ASSIGNMENT
Reproduce every line of text in the entries below word for word, keeping the original line breaks.

(Saved entries)
|---|

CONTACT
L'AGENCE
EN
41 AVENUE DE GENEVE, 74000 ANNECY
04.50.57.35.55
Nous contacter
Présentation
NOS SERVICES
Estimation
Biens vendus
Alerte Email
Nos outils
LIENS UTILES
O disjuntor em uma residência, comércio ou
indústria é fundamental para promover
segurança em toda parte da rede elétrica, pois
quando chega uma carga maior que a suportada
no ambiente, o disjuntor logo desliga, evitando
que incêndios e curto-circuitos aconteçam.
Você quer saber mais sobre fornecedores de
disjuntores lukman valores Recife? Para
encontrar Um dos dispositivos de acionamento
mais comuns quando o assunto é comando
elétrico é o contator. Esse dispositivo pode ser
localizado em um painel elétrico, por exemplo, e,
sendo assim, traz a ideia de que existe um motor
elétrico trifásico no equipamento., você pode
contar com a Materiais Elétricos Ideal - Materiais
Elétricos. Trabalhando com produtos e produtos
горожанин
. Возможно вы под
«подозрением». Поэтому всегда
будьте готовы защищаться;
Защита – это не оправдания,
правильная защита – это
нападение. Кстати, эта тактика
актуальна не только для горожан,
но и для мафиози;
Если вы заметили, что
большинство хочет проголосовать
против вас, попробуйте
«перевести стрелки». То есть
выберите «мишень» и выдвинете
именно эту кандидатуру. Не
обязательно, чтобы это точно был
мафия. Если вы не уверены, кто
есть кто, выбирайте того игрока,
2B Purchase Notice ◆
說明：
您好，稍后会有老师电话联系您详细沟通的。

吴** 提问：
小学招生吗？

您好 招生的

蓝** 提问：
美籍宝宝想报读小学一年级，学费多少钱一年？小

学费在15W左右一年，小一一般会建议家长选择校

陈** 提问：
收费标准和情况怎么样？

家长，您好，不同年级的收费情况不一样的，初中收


|---|

ANSWER
CONTACT
L'AGENCE
EN
41 AVENUE DE GENEVE, 74000 ANNECY
04.50.57.35.55
Nous contacter
Présentation
NOS SERVICES
Estimation
Biens vendus
Alerte Email
Nos outils
LIENS UTILES
O disjuntor em uma residência, comércio ou
indústria é fundamental para promover
segurança em toda parte da rede elétrica, pois
quando chega uma carga maior que a suportada
no ambiente, o disjuntor logo desliga, evitando
que incêndios e curto-circuitos aconteçam.
Você quer saber mais sobre fornecedores de
disjuntores lukman valores Recife? Para
encontrar Um dos dispositivos de acionamento
mais comuns quando o assunto é comando
elétrico é o contator. Esse dispositivo pode ser
localizado em um painel elétrico, por exemplo, e,
sendo assim, traz a ideia de que existe um motor
elétrico trifásico no equipamento., você pode
contar com a Materiais Elétricos Ideal - Materiais
Elétricos. Trabalhando com produtos e produtos
горожанин
. Возможно вы под
«подозрением». Поэтому всегда
будьте готовы защищаться;
Защита – это не оправдания,
правильная защита – это
нападение. Кстати, эта тактика
актуальна не только для горожан,
но и для мафиози;
Если вы заметили, что
большинство хочет проголосовать
против вас, попробуйте
«перевести стрелки». То есть
выберите «мишень» и выдвинете
именно эту кандидатуру. Не
обязательно, чтобы это точно был
мафия. Если вы не уверены, кто
есть кто, выбирайте того игрока,
2B Purchase Notice ◆
說明：
您好，稍后会有老师电话联系您详细沟通的。

吴** 提问：
小学招生吗？

您好 招生的

蓝** 提问：
美籍宝宝想报读小学一年级，学费多少钱一年？小

学费在15W左右一年，小一一般会建议家长选择校

陈** 提问：
收费标准和情况怎么样？

家长，您好，不同年级的收费情况不一样的，初中收


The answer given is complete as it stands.